INVESTIGATIONS into the roadblock loot saga where a Beatrice girl allegedly picked up $2 000 believed to be police bribe money from a rubbish pit deepened this week amid reports that senior officers from the traffic police department summoned the girl and her parents to their Harare office for questioning.

BY TAPIWA ZIVIRA ONLINE REPORTER

Ten-year-old Nodia Gozho, who was in the company of her mother Tendai Nkonde (31), allegedly picked a plastic bag with wild fruits and bank notes amounting to $2 000 from a rubbish pit a few metres from a police check point near Manyame Bridge along Harare-Masvingo Road and the two vanished with “the loot” to their Gilston Farm homestead about three kilometres away. The cops followed and allegedly harassed the family members before taking all the money, including $132 that belonged to Nkonde and her husband James Gozho.
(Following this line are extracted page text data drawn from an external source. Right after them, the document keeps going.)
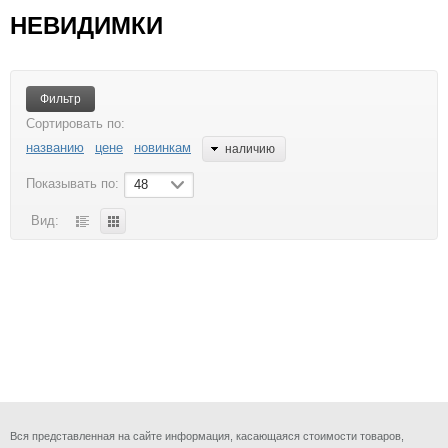
БЫТОВАЯ ТЕХНИКА
ИГРУШКИ
КАЛЬКУЛЯТОРЫ
НЕВИДИМКИ
КАНЦТОВАРЫ
КРАСОТА И ЗДОРОВЬЕ
ОТДЫХ И СПОРТ
ТВ ШОП
Фильтр
ТОВАРЫ ДЛЯ КОМПЬЮТЕРОВ И ТЕЛЕФОНОВ
Сортировать по:
названию
цене
новинкам
наличию
УХОД ЗА НОГТЯМИ
ФОНАРИ
ХОЗТОВАРЫ
ЧАСЫ
Показывать по:
48
ЭЛЕКТРОТОВАРЫ
Вид:
Вся представленная на сайте информация, касающаяся стоимости товаров,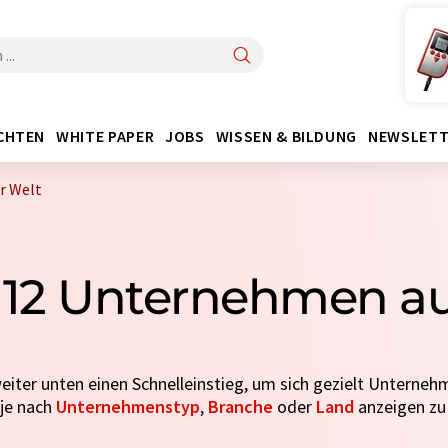
CHTEN
WHITE PAPER
JOBS
WISSEN & BILDUNG
NEWSLETT
r Welt
 12 Unternehmen aus
weiter unten einen Schnelleinstieg, um sich gezielt Unterneh
 je nach
Unternehmenstyp
,
Branche
oder
Land
anzeigen zu 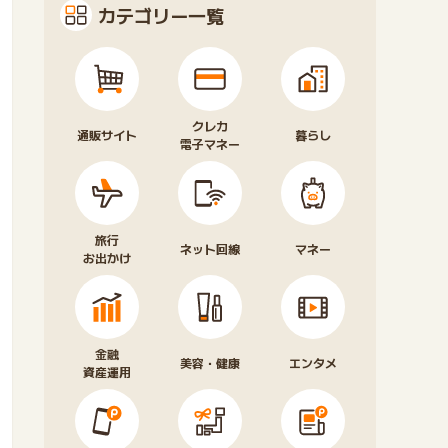
カテゴリー一覧
クレカ
通販サイト
暮らし
電子マネー
旅行
ネット回線
マネー
お出かけ
金融
美容・健康
エンタメ
資産運用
After Beatrice Police Station member-in-charge, who had apparently got wind of the incident, took it upon himself to investigate the matter, Nkonde said four cops came to Gilston last Saturday and informed him they were making further investigations into the matter.

“The officers said they had come from the National Traffic Headquarters in Kopje, Harare, and they took statements from me, my husband and Nodia before they went with us to the roadblock scene where they collected measurements of the distance between the roadblock site, rubbish pit and the point where we discovered the money in the plastic bag,” she said.
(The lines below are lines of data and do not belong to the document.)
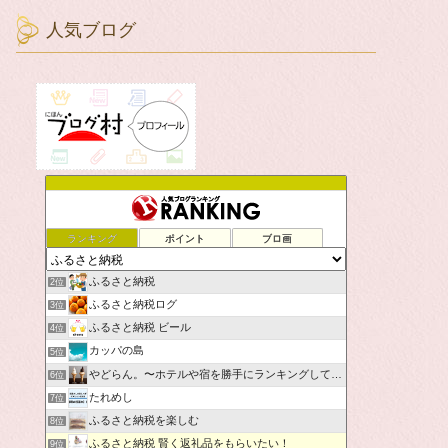
人気ブログ
ランキング
ポイント
ブロ画
ふるさと納税
2位
ふるさと納税ログ
3位
ふるさと納税 ビール
4位
カッパの島
5位
やどらん。〜ホテルや宿を勝手にランキングしてみた〜
6位
たれめし
7位
ふるさと納税を楽しむ
8位
ふるさと納税 賢く返礼品をもらいたい！
9位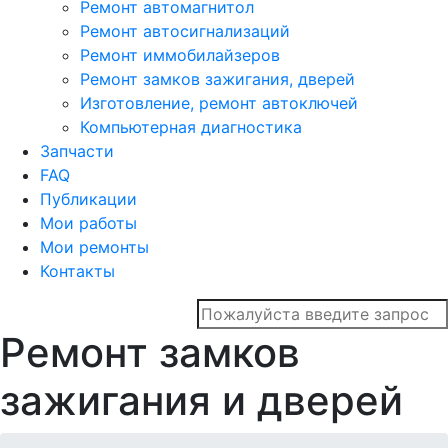
Ремонт автомагнитол
Ремонт автосигнализаций
Ремонт иммобилайзеров
Ремонт замков зажигания, дверей
Изготовление, ремонт автоключей
Компьютерная диагностика
Запчасти
FAQ
Публикации
Мои работы
Мои ремонты
Контакты
Ремонт замков
зажигания и дверей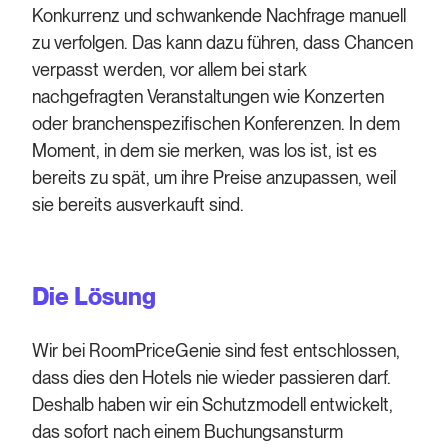
Konkurrenz und schwankende Nachfrage manuell
zu verfolgen. Das kann dazu führen, dass Chancen
verpasst werden, vor allem bei stark
nachgefragten Veranstaltungen wie Konzerten
oder branchenspezifischen Konferenzen. In dem
Moment, in dem sie merken, was los ist, ist es
bereits zu spät, um ihre Preise anzupassen, weil
sie bereits ausverkauft sind.
Die Lösung
Wir bei RoomPriceGenie sind fest entschlossen,
dass dies den Hotels nie wieder passieren darf.
Deshalb haben wir ein Schutzmodell entwickelt,
das sofort nach einem Buchungsansturm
Nkonde said the officers summoned them to their Kopje offices on Monday.

“We spent most of our day there in what was said to be the ‘district clerk’s office’ and later in the day, we were told the investigations were not yet complete so they asked us to come back on January 21,” Nkonde said.

Efforts to get a comment from the National Traffic spokesperson Inspector Tigere Chigome were fruitless as his number was not reachable.
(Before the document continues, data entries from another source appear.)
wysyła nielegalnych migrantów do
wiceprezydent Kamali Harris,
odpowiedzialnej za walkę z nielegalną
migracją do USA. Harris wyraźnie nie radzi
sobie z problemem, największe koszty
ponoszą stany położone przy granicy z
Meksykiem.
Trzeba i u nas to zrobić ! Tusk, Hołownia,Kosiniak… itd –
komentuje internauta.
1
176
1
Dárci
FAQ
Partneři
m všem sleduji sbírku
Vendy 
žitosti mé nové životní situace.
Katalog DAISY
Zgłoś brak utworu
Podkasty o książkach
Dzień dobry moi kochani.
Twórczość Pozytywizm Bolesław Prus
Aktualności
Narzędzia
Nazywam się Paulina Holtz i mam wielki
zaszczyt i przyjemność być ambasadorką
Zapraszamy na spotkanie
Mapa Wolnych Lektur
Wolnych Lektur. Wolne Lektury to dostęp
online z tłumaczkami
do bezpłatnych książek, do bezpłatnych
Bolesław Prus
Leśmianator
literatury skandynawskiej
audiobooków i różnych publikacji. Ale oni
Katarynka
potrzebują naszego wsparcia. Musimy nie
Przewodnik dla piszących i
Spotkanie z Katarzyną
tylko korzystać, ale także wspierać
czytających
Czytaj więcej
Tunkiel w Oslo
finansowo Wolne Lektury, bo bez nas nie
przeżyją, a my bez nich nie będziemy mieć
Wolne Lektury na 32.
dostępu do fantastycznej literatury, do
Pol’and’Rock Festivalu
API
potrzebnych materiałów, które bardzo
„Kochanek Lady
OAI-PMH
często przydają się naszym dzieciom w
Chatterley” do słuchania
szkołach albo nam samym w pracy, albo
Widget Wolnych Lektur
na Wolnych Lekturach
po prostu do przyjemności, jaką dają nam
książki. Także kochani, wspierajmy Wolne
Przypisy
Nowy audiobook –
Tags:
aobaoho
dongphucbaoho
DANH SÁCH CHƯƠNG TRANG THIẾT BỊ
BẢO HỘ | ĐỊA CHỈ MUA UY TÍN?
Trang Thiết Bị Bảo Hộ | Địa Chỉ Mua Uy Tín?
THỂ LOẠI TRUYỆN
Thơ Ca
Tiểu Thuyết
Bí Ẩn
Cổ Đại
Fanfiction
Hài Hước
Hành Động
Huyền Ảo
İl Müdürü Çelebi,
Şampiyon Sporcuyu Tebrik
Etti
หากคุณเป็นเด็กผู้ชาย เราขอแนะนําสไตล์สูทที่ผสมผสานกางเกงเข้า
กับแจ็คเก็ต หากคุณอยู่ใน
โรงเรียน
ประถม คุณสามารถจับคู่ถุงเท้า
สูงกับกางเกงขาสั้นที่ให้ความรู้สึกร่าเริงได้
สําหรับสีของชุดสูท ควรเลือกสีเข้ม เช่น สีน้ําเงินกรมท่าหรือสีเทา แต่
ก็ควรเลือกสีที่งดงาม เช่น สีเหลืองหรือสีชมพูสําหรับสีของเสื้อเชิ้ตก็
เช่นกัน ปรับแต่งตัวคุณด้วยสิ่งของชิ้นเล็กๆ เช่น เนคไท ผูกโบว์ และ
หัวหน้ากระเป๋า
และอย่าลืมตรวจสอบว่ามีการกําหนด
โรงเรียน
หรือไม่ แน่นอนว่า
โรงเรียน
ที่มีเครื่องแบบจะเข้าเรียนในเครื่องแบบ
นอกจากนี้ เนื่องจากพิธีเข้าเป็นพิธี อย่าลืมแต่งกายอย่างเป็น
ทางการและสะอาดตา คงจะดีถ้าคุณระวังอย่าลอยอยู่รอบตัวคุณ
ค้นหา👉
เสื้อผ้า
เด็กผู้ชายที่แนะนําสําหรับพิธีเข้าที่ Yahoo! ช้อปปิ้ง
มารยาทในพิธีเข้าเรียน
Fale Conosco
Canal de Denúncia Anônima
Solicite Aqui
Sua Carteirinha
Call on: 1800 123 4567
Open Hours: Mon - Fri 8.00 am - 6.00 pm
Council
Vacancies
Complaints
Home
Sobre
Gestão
A visit to the Kopje offices by NewsDay did not yield results as Assistant Inspector Luckmore Chakanza refused to comment on the matter and referred all questions to National police spokesperson Senior Assistant Commissioner Charity Charamba and Chief Superintendent Paul Nyathi Nyathi was said to be locked up in a meeting.

Last week, Charamba promised to investigate the matter thoroughly. When called for comment, Charamba confirmed investigations were going on as she had promised.

Although she did not shed more light on the progress of the probe, she said: “Like I said, police act on every case of corruption and whenever an incident takes place, we leave no stone unturned to investigate the matter.”

An officer at the traffic headquarters who declined to be named confirmed there was such a case under “intense investigation” and that the accused officers had requested for more time to prepare their defence.